The call to vote in the House came after a day of furious closed-door lobbying - and arm-twisting. Vice President Joe Biden met for two hours with House Democrats. While he did not find overwhelming enthusiasm, Minority Leader Nancy Pelosi, D-Calif., tweeted that the measure would get a "strong majority" from her party.
At the same time, Republicans met privately twice, for a total of nearly three hours. They heard opposition from House Majority Leader Eric Cantor, R-Va., who has a strong following among conservatives. "There was a lot of discontent in that room," said Rep. Steven LaTourette, R-Ohio.
"This does nothing about getting the $16.4 trillion debt under control, said Rep. Steve Chabot, R-Ohio.
Republicans made a last-ditch effort to pass more spending cuts, offering to consider the same package of $328 billion in cuts that passed on a party-line vote Dec. 20, but could not muster enough support Tuesday.
"We've gone as far as we can go and I think people are ready to bring it to a conclusion," Republican Representative Jack Kingston of Georgia said. "We fought the fight."
Tuesday's vote was a reversal for House Republicans, who were in disarray despite winning deep spending cuts in earlier budget fights. But they saw their leverage slip away this time when they were unable to unite behind any alternative to Obama's proposal.

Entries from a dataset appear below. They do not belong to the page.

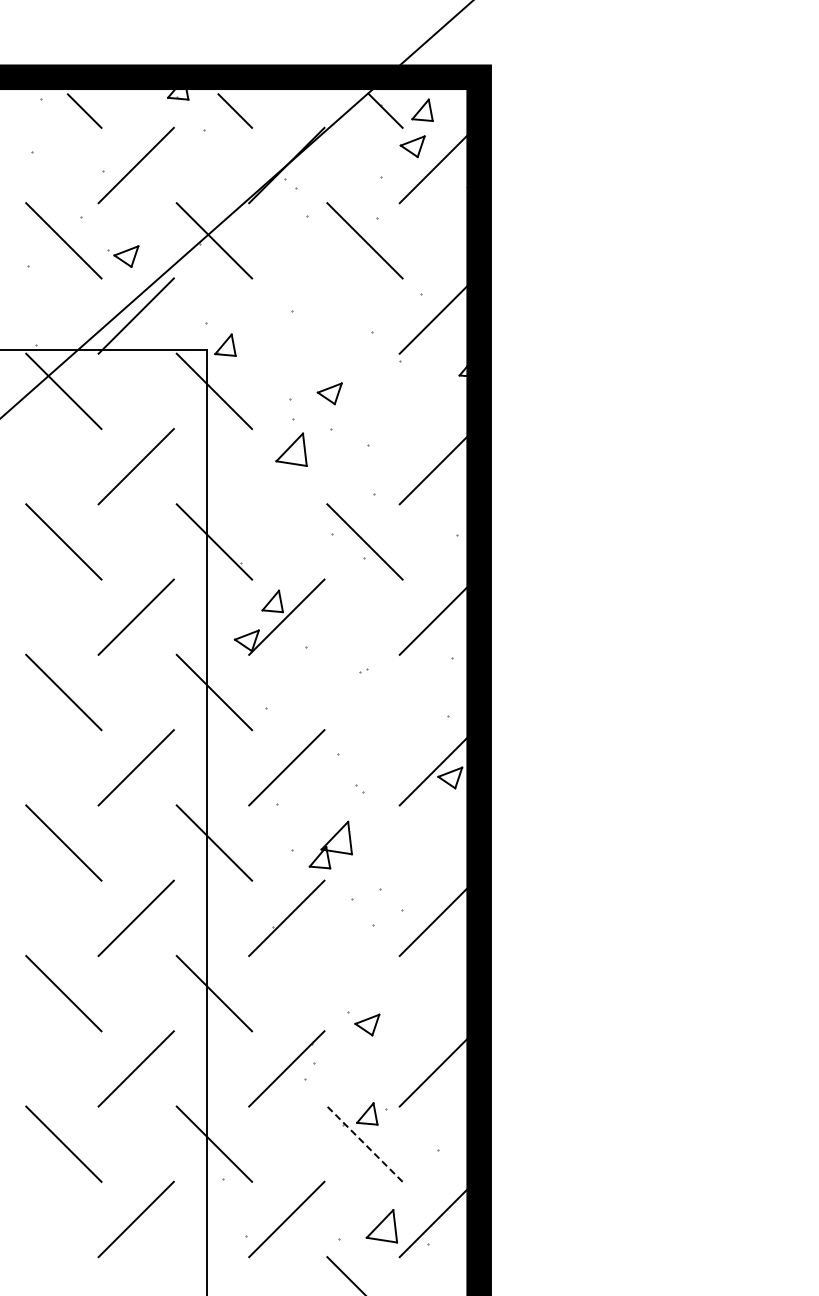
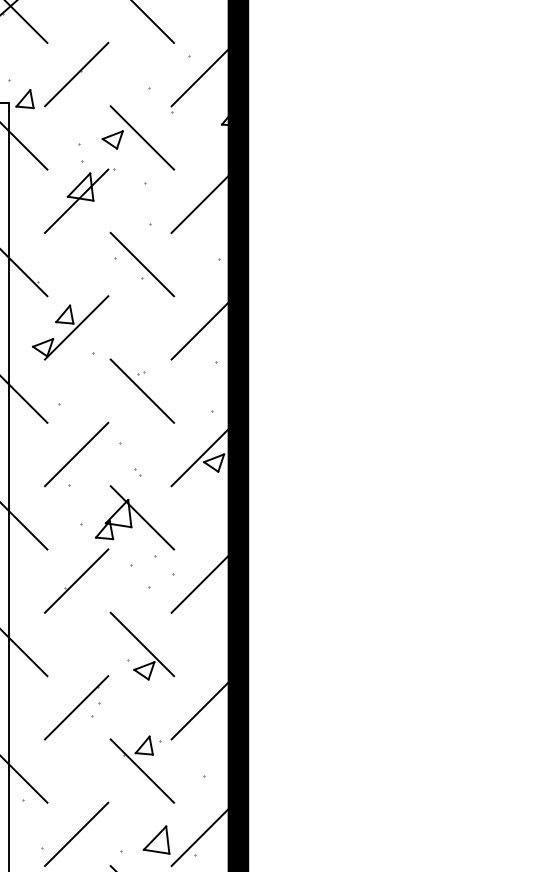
line: (286, 315) -> (76, 74), added
line: (364, 391) -> (141, 138), added
line: (286, 466) -> (76, 201), added
line: (364, 692) -> (141, 391), added
line: (364, 842) -> (141, 517), added
line: (364, 993) -> (141, 644), added
line: (364, 1143) -> (141, 770), dashed -> solid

House Speaker John Boehner and other Republican House leaders stayed silent during the debate on the House floor, an unusual move for a major vote. Boehner backed the deal, but many of his top lieutenants voted against it. With most of his Republicans voting against the bill, he could face blowback when he asks them to re-elect him as House speaker on Thursday.
The deal shatters two decades of Republican anti-tax orthodoxy by raising rates on the wealthiest even as it makes cuts for everybody else permanent.
Lawmakers had struggled to find a way to head off across-the-board tax hikes and spending cuts worth $600 billion that began to take effect at midnight on Jan. 1, a legacy of earlier failed budget deals that is known as the fiscal cliff.
Strictly speaking, the United States went over the cliff in the first minutes of the New Year because Congress failed to act on time. But the bill passed on Tuesday will be backdated.